** Opening RECORDS FOR THE TASK block **
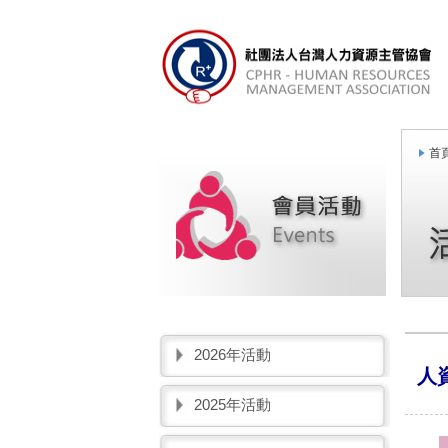
首頁
2026年活動
人
2025年活動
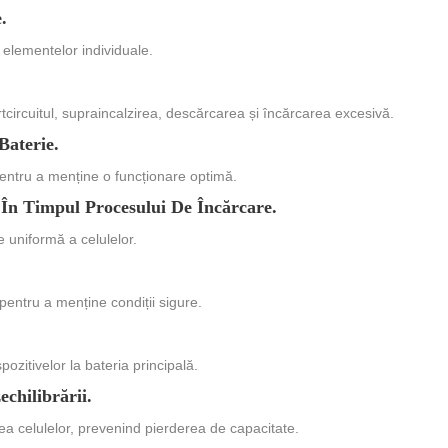
.
 elementelor individuale.
circuitul, supraincalzirea, descărcarea și încărcarea excesivă.
Baterie.
ntru a menține o funcționare optimă.
 În Timpul Procesului De Încărcare.
 uniformă a celulelor.
entru a menține condiții sigure.
zitivelor la bateria principală.
chilibrării.
a celulelor, prevenind pierderea de capacitate.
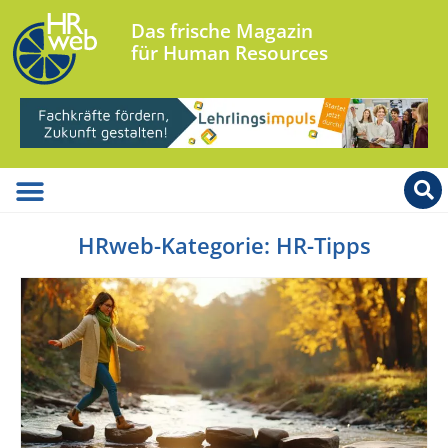
Das frische Magazin
für Human Resources
HRweb-Kategorie: HR-Tipps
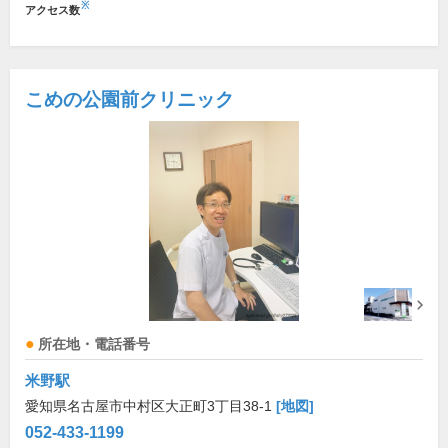
※
アクセス数
こめの公園前クリニック
所在地・電話番号
米野駅
愛知県名古屋市中村区大正町3丁目38-1
[地図]
052-433-1199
** Closing RECORDS FOR THE TASK block **
Leave every picture out. Retype the remaining data exactly.

首頁
2026年活動
人
2025年活動
.
 elementelor individuale.
circuitul, supraincalzirea, descărcarea și încărcarea excesivă.
Baterie.
ntru a menține o funcționare optimă.
 În Timpul Procesului De Încărcare.
 uniformă a celulelor.
entru a menține condiții sigure.
zitivelor la bateria principală.
chilibrării.
a celulelor, prevenind pierderea de capacitate.
Das frische Magazin
für Human Resources
HRweb-Kategorie: HR-Tipps
※
アクセス数
こめの公園前クリニック
所在地・電話番号
米野駅
愛知県名古屋市中村区大正町3丁目38-1
[地図]
052-433-1199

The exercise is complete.